===== Data for analysis =====

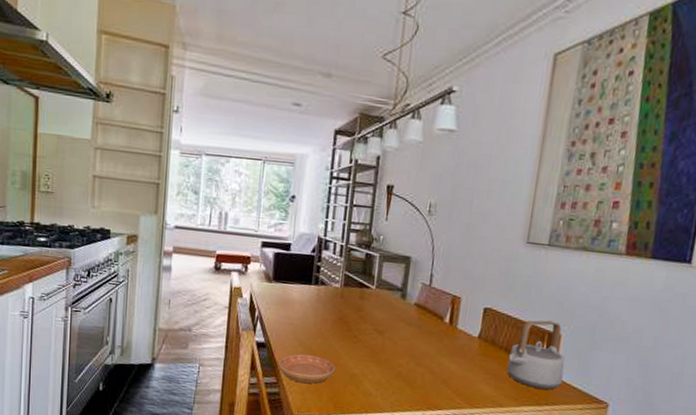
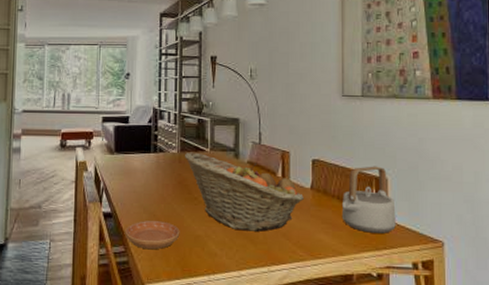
fruit basket: none [348,288,470,376] -> present [185,152,304,232]

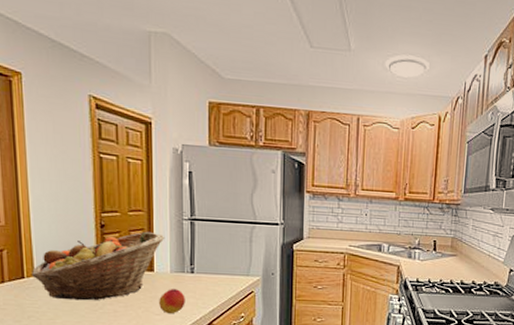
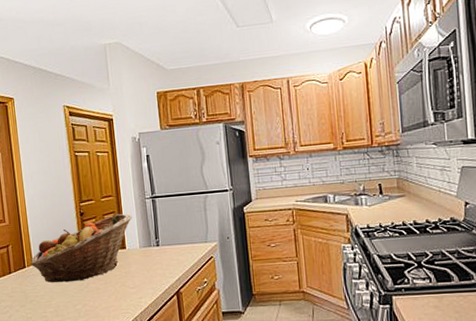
peach: present [159,289,185,314] -> none [132,262,155,287]

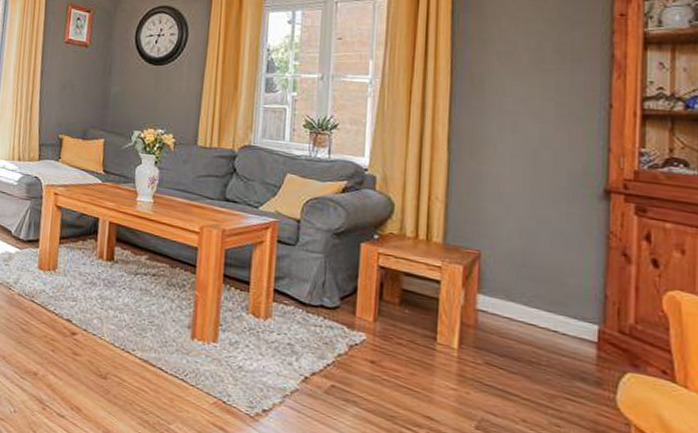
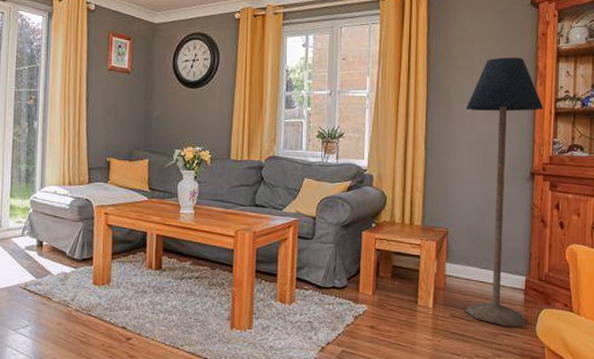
floor lamp: none [505,42,624,393] -> present [464,57,544,327]

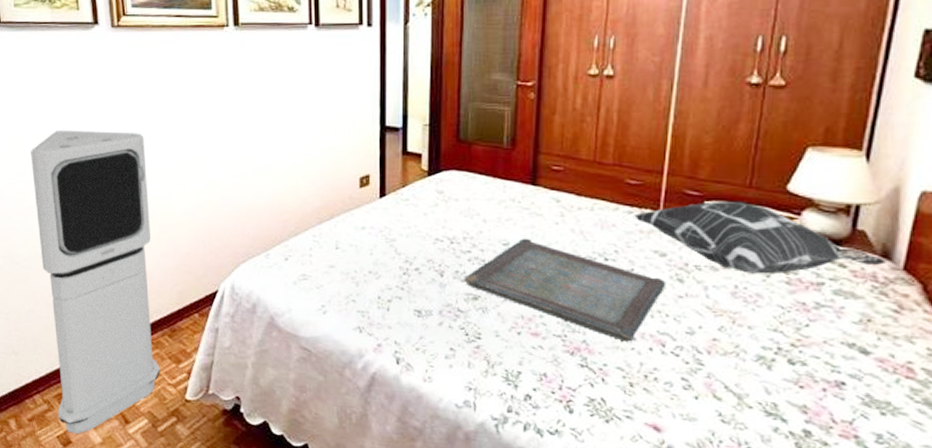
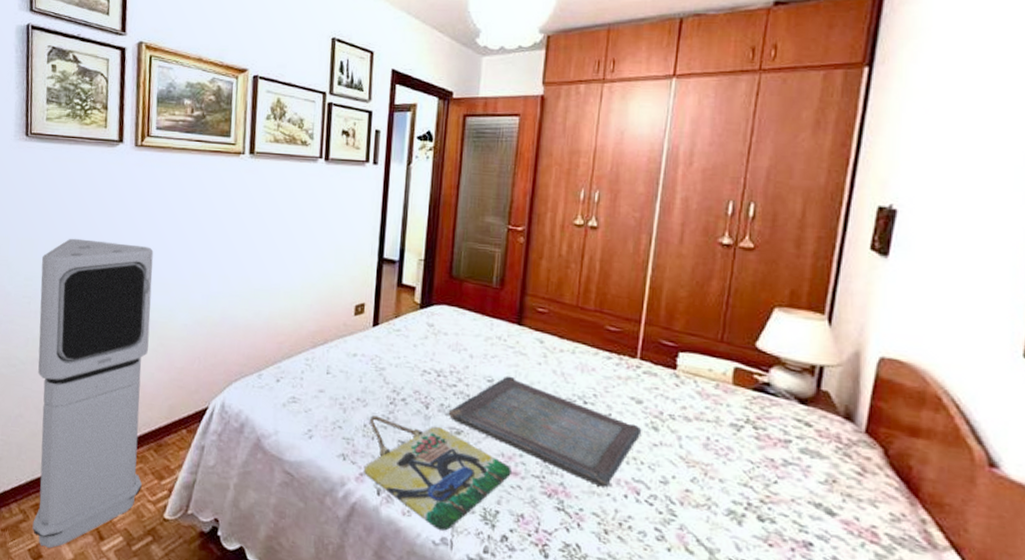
home sign: none [382,287,532,394] -> present [364,415,512,531]
decorative pillow: present [634,200,886,275] -> none [613,352,848,429]

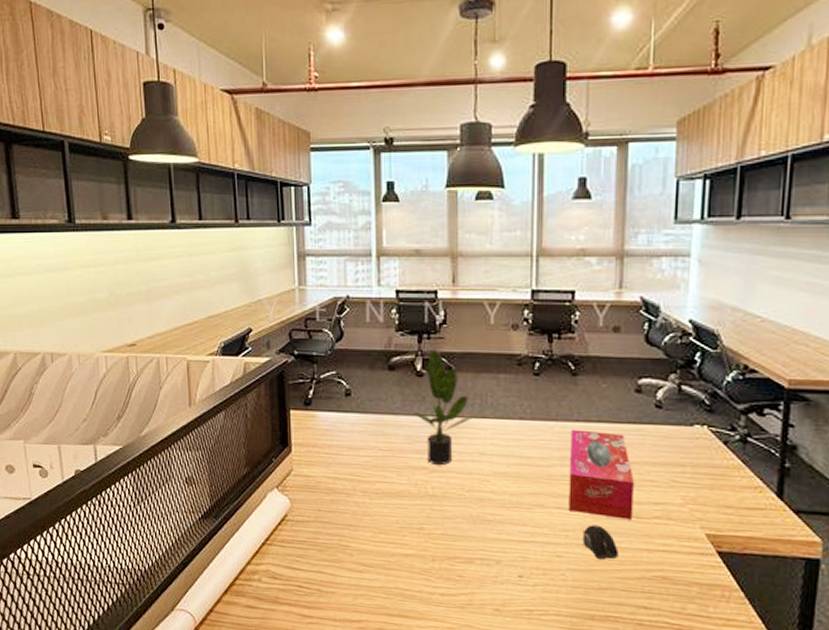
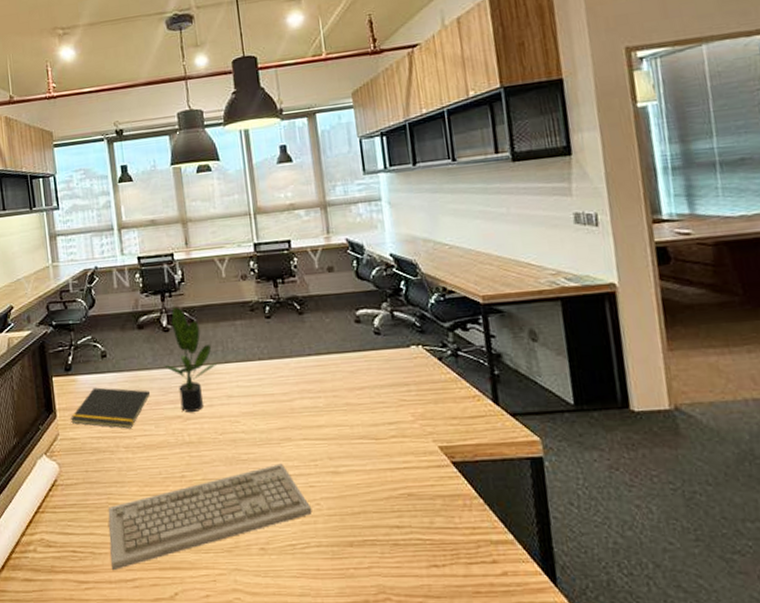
notepad: none [305,426,396,473] -> present [69,387,151,429]
keyboard: none [337,529,556,609] -> present [108,463,312,570]
tissue box: present [568,429,634,520] -> none [305,362,372,443]
computer mouse: present [582,525,619,560] -> none [329,451,365,485]

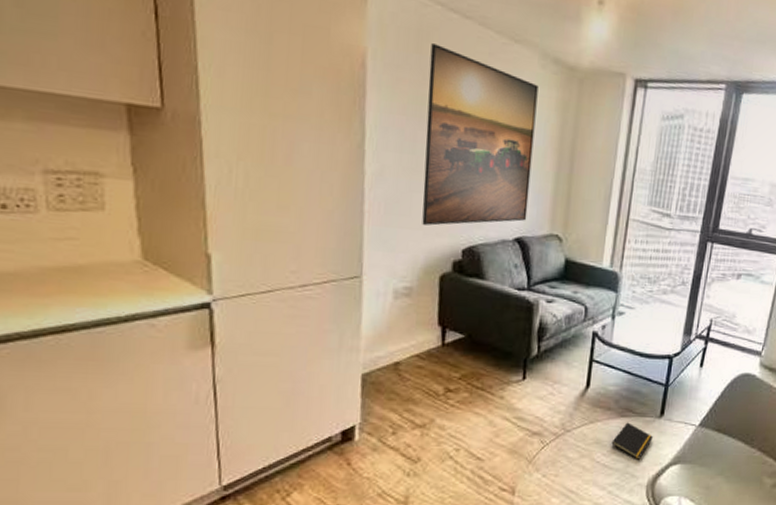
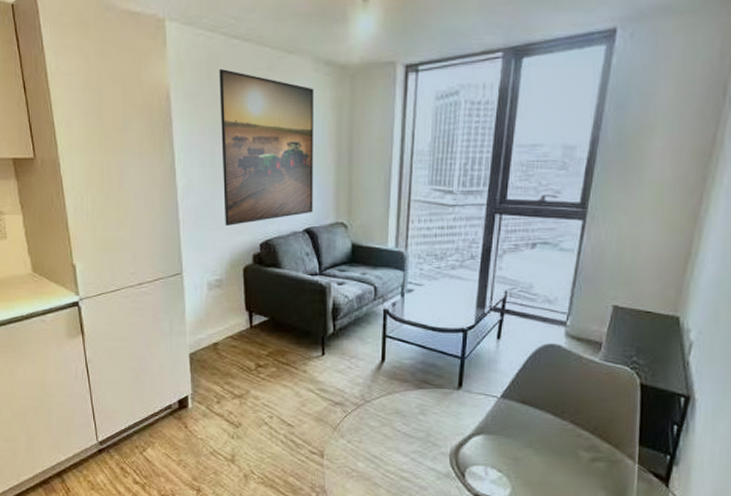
notepad: present [611,422,653,460] -> none [411,393,452,429]

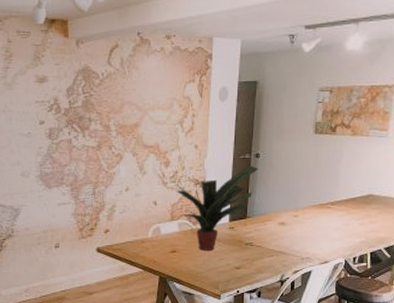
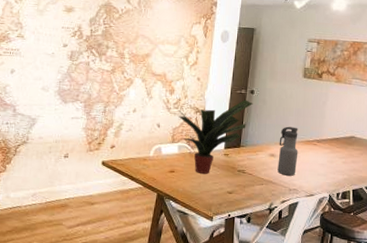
water bottle: none [288,190,311,244] -> present [277,126,298,176]

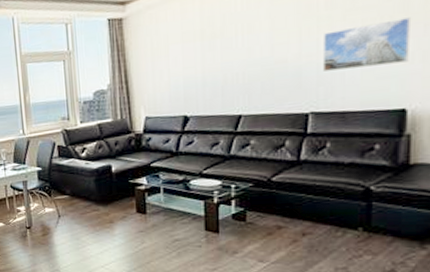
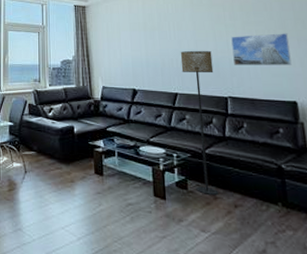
floor lamp: none [249,56,293,226] -> present [180,51,219,196]

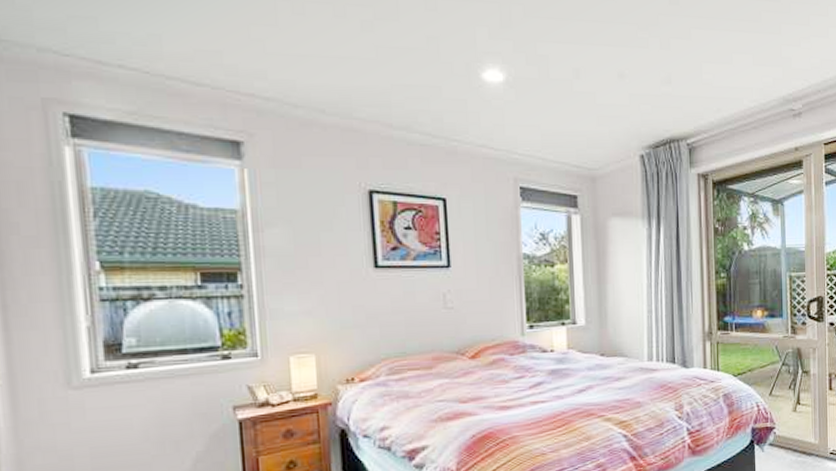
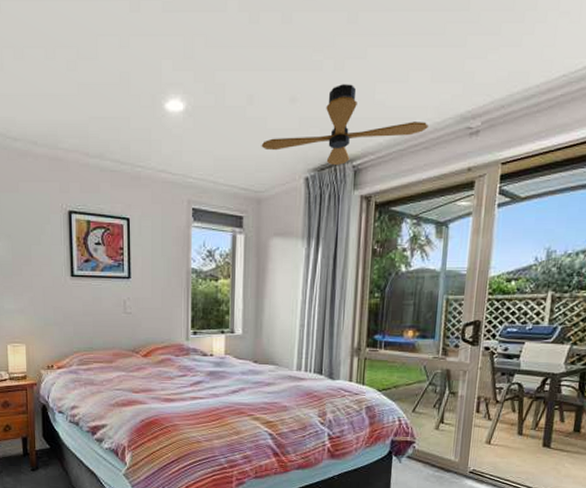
ceiling fan: none [591,63,755,142] -> present [261,84,428,165]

=====

**Work instructions**
Your job is to return all lines above that hold the word "lamp".

**Solved exercise**
floor lamp: none [505,42,624,393] -> present [464,57,544,327]
floor lamp: none [249,56,293,226] -> present [180,51,219,196]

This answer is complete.